Circonus: One Step Install, or C:OSI, is a new feature that enables a single prescriptive way to automate the process of bringing systems online and get metrics flowing from a new host into Circonus. This enhancement allows users to run a single command on a new node and it will automatically "self-instrument" important graphs, metrics, and worksheets.
A C:OSI command looks like this:
curl -sSL https://onestep.circonus.com/install | bash \ -s -- \ --key ... \ --app ...
Just plug in the key and app values and run that command on a host. One step; that's it!
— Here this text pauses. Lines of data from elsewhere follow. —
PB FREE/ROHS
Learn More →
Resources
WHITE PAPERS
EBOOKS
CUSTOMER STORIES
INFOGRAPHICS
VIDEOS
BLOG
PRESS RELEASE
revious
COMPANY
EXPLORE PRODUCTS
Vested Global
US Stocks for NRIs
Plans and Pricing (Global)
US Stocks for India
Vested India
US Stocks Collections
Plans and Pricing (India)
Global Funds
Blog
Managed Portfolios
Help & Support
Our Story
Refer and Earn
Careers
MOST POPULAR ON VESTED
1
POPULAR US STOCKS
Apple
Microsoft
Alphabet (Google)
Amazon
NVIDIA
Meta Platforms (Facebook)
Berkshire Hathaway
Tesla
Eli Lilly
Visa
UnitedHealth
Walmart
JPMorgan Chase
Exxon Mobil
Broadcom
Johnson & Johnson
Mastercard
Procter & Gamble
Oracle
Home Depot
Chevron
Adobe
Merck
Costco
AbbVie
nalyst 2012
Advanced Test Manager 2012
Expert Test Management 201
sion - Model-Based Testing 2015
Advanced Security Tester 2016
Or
There's also a quick way in the Circonus GUI to copy the command you need with those key and app values plugged in. Just click the "Add Host +" button on either the host page or the default dashboard, and you can copy-and-past the C:OSI command from the dialog, with values for a new Host already plugged in:
Figure 1: Circonus GUI with C:OSI instructions exposed.
Or, you can get the key and app values from an existing API token:
- Log into Circonus API tokens. If you don't have any tokens, you'll need to add one by clicking the "New API Token +" button.
- Next to each token there is an information icon (i). Click this icon to expose the C:OSI command for that token.
Figure 2: API Tokens page with C:OSI instructions exposed
- Select and copy the C:OSI command from the dialog.
- Run the installer command on a host. You're done!
So what does C:OSI do? Without inhibiting customization and orchestration, a single cut-n-paste command does all of this in one step:
- It selects an agent.
- It installs the agent.
- It configures the agent to expose metrics.
- It starts the agent.
- It creates a check to retrieve and accept the metrics from the agent.
- It enables basic system metrics.
- It creates graphs for each of the basic metric groups. (E.g. cpu, memory, disk, network, file system, etc.)
- Optionally, it can also create a worksheet containing the basic graphs so there is a unified view of the specific host.
The source code for the C:OSI installer and other utilities are available on the Circonus Labs public Github repo, where you can view additional information about C:OSI, how it works, and customization options such as:
-
Command line options - to change the default configurations installed by C:OSI.
- Installer Options - to set environment-wide options that change C:OSI's default behavior.
- Configuration templates - to change the way C:OSI sets up default metrics, graphs, and worksheets.
- Registration options - to override defaults and provide custom data to be used in configuration templates.
- Installation hooks - to perform custom actions before or after NAD installation.